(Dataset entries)
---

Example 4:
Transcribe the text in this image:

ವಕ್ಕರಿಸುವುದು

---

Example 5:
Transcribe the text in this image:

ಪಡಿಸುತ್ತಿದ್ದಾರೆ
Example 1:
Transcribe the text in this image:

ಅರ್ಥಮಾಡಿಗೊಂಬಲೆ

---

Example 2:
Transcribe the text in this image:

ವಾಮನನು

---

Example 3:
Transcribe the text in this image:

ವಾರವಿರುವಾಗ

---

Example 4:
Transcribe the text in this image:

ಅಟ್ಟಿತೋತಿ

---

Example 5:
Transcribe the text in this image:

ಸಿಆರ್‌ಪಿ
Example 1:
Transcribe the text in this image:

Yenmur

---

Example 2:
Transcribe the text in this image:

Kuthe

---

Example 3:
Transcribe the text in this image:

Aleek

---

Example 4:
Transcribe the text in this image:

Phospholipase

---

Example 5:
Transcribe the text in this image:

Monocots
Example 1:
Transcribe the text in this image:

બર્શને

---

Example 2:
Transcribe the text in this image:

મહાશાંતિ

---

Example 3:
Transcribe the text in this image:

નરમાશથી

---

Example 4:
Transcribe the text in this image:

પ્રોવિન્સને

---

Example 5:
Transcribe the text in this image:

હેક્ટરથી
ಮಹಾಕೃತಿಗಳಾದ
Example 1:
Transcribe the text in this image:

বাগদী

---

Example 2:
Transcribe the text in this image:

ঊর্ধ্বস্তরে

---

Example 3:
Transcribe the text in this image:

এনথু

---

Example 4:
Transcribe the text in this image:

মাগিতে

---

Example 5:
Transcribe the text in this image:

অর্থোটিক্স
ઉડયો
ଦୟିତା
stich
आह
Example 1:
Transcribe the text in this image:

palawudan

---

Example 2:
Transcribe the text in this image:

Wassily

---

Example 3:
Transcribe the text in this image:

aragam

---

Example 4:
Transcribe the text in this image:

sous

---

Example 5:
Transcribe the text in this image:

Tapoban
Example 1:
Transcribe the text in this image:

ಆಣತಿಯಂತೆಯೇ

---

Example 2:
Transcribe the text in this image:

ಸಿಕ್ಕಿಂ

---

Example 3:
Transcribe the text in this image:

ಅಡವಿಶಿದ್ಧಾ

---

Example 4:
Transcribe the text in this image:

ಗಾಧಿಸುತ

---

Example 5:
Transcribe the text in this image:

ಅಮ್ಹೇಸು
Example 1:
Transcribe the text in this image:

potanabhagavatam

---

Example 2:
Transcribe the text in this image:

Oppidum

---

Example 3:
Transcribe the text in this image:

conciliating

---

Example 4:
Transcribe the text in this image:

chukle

What to produce: Give the data again exactly, line for line.

Solution for this problem:
---

Example 4:
Transcribe the text in this image:

ವಕ್ಕರಿಸುವುದು

---

Example 5:
Transcribe the text in this image:

ಪಡಿಸುತ್ತಿದ್ದಾರೆ
Example 1:
Transcribe the text in this image:

ಅರ್ಥಮಾಡಿಗೊಂಬಲೆ

---

Example 2:
Transcribe the text in this image:

ವಾಮನನು

---

Example 3:
Transcribe the text in this image:

ವಾರವಿರುವಾಗ

---

Example 4:
Transcribe the text in this image:

ಅಟ್ಟಿತೋತಿ

---

Example 5:
Transcribe the text in this image:

ಸಿಆರ್‌ಪಿ
Example 1:
Transcribe the text in this image:

Yenmur

---

Example 2:
Transcribe the text in this image:

Kuthe

---

Example 3:
Transcribe the text in this image:

Aleek

---

Example 4:
Transcribe the text in this image:

Phospholipase

---

Example 5:
Transcribe the text in this image:

Monocots
Example 1:
Transcribe the text in this image:

બર્શને

---

Example 2:
Transcribe the text in this image:

મહાશાંતિ

---

Example 3:
Transcribe the text in this image:

નરમાશથી

---

Example 4:
Transcribe the text in this image:

પ્રોવિન્સને

---

Example 5:
Transcribe the text in this image:

હેક્ટરથી
ಮಹಾಕೃತಿಗಳಾದ
Example 1:
Transcribe the text in this image:

বাগদী

---

Example 2:
Transcribe the text in this image:

ঊর্ধ্বস্তরে

---

Example 3:
Transcribe the text in this image:

এনথু

---

Example 4:
Transcribe the text in this image:

মাগিতে

---

Example 5:
Transcribe the text in this image:

অর্থোটিক্স
ઉડયો
ଦୟିତା
stich
आह
Example 1:
Transcribe the text in this image:

palawudan

---

Example 2:
Transcribe the text in this image:

Wassily

---

Example 3:
Transcribe the text in this image:

aragam

---

Example 4:
Transcribe the text in this image:

sous

---

Example 5:
Transcribe the text in this image:

Tapoban
Example 1:
Transcribe the text in this image:

ಆಣತಿಯಂತೆಯೇ

---

Example 2:
Transcribe the text in this image:

ಸಿಕ್ಕಿಂ

---

Example 3:
Transcribe the text in this image:

ಅಡವಿಶಿದ್ಧಾ

---

Example 4:
Transcribe the text in this image:

ಗಾಧಿಸುತ

---

Example 5:
Transcribe the text in this image:

ಅಮ್ಹೇಸು
Example 1:
Transcribe the text in this image:

potanabhagavatam

---

Example 2:
Transcribe the text in this image:

Oppidum

---

Example 3:
Transcribe the text in this image:

conciliating

---

Example 4:
Transcribe the text in this image:

chukle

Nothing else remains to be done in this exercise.